Rep. Henry currently has 11 co-sponsors on a bill listing four articles of impeachment against Gov. Robert Bentley. Henry says Gov. Bentley should be impeached for willful neglect of duty, corruption in office, incompetency and moral turpitude.

–Rick Journey, Ala. House sets up impeachment process but may have killed current impeachment bill against Bentley
WBRC FOX 6 News, 26 April 2016

There are few outcomes I can imagine that would be even better than once again removing Roy Moore from office, and paralyzing the state legislature in months of scorched-earth intra-party power struggles. ¡Que se vayan todos! Let’s impeach everybody.

Auburn Police Standards and the Shooting of Melissa Boarts

I picked up a copy of the most recent Plainsman the other day on my way to an appointment on campus. Behold the most predictable headline in the history of newspaper headlines.

Here's a copy of the front page of the Auburn Plainsman, with the headline "AUBURN POLICE SAY SHOOTING JUSTIFIED."

It’s a reference to the Auburn police who followed, confronted and killed Melissa Boarts on the highway last week. The police were following her because her parents called 911 out of fear that Melissa might be suicidal. The police followed her for miles until she stopped, then they saved her from harming herself by confronting her and shooting her to death.

The headline is more predictable than Dog Bites Man. If you programmed a Police Shooting Response robot that took police shooting reports as input and produced a claim of justification 100% of the time, only filling in the blanks with facts taken from the input and not adjusting the template in the slightest, you’d get the same headlines that you actually get from local police statements. Based on the extremely limited information that has been released so far, it’s possible that the police went overboard even by their own standards; it’s also perfectly possible that when the dash cam and body cam footage is released, it will turn out that the killing meets the police’s internal standards for justification — but if so, the police standards themselves are the problem. We don’t know how much police officers knew about how she was armed. The weapon that La Jura keeps talking about, always as a quote-unquote weapon without further clarification, was actually a small knife. Melissa’s parents and their lawyer say that they told the 911 dispatch that she had a knife; police claim that when she got out of the car they didn’t know what weapon she had in her hand. It may be that she brandished the knife in a way that would meet the police’s policies for using lethal force against her. But if so, then morally I think the problem with police procedures is that they take no real account of who initiated the confrontation, who escalated it, what other less-forceful options were available. We have here a case in which police pursued a woman who had committed no crime, followed her car for miles out of their own jurisdiction and into Macon County, cornered her when they were told she was upset and panicked and lightly armed, and then shot her to death when, they claim, she charged them. For ordinary people like you or me, a claim of self-defense requires that someone else is the aggressor; but police standards never take that into account.

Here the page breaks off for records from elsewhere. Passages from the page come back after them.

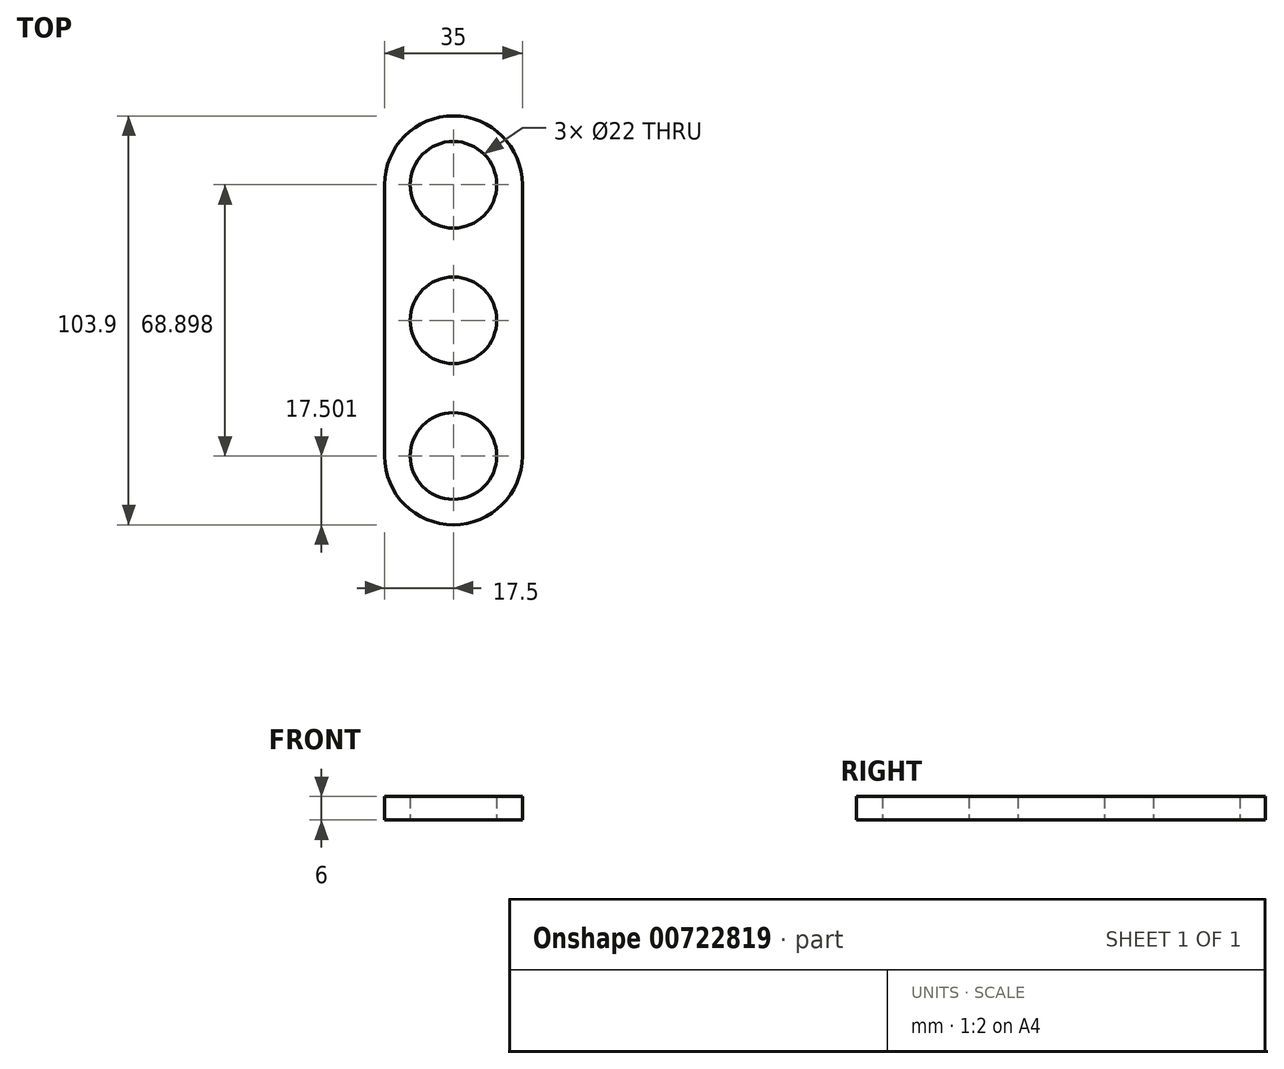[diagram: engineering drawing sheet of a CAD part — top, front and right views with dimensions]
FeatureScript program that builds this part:
annotation { "Feature Type Name" : "Feature", "Feature Type Description" : "" }
export const myFeature = defineFeature(function(context is Context, id is Id, definition is map)
    precondition{}
    {
        {
            var Q0;
            Q0=qCreatedBy(makeId("Top.planeOp"),FACE);
            var sketch = newSketch(context, id + "F0", { "sketchPlane" : qUnion([Q0])});
            skArc(sketch, "E0", {"start": v(11, 0) * mm, "mid": v(0, 11) * mm, "end": v(-11, 0) * mm});
            skCircle(sketch, "E1", {"center": v(0, 34.45) * mm, "radius": 11 * mm});
            skArc(sketch, "E2", {"start": v(17.5, 34.45) * mm, "mid": v(0, 51.95) * mm, "end": v(-17.5, 34.45) * mm});
            skLineSegment(sketch, "E3", {"start": v(17.24, -0.7) * mm, "end": v(17.5, 0) * mm});
            skLineSegment(sketch, "E4.MirrorCS", {"start": v(17.24, 0.7) * mm, "end": v(17.5, 0) * mm});
            skArc(sketch, "E5.MirrorCS", {"start": v(11, 0) * mm, "mid": v(0, -11) * mm, "end": v(-11, 0) * mm});
            skArc(sketch, "E6.MirrorCS", {"start": v(17.5, -34.45) * mm, "mid": v(0, -51.95) * mm, "end": v(-17.5, -34.45) * mm});
            skCircle(sketch, "E7.MirrorC", {"center": v(0, -34.45) * mm, "radius": 11 * mm});
            skLineSegment(sketch, "E8", {"start": v(17.5, -34.45) * mm, "end": v(17.5, 34.45) * mm});
            skLineSegment(sketch, "E9", {"start": v(-17.5, 34.45) * mm, "end": v(-17.5, -34.45) * mm});
            skPoint(sketch, "E10.end.orphan", {"position": v(-17.5, 0) * mm});
            skPoint(sketch, "E10.start.orphan", {"position": v(-3.1, 17.22) * mm});
            skPoint(sketch, "E11.trimOffspring.end.orphan", {"position": v(3.1, 17.22) * mm});
            skPoint(sketch, "E12.orphan", {"position": v(3.1, -17.22) * mm});
            skPoint(sketch, "E13.orphan", {"position": v(-3.1, -17.22) * mm});
            skSolve(sketch);
        }
        {
            var Q0;
            Q0 = qSketchRegion(id + "F0", true);
            extrude(context, id + "F1", {"entities" : qUnion([Q0]), "depth" : 6 * mm, "offsetDistance" : 25 * mm});
        }
    });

Stories on the police shooting, what the police claim they knew, and what the family says they know about what happened, have appeared in the Huntsville Times (April 4), the Montgomery Advertiser (April 5), and The World According to Vladimir Putin (April 5). According to the Opelika-Auburn News (April 7), the family was desperately trying to reach Melissa’s car on the highway but the police cornered her and shot her before they could arrive; the OA News story also reports that there is both dash cam footage and body cam footage of the confrontation and the shooting. But the footage was given to the Alabama SBI, so that state police can investigate local police, and will not be released to the public until or unless the Macon County District Attorney decides that it should be. (The Macon County DA is putatively in charge of this decision because Auburn police followed her out of Auburn and pursued her on the highway into Macon County, where they shot her.)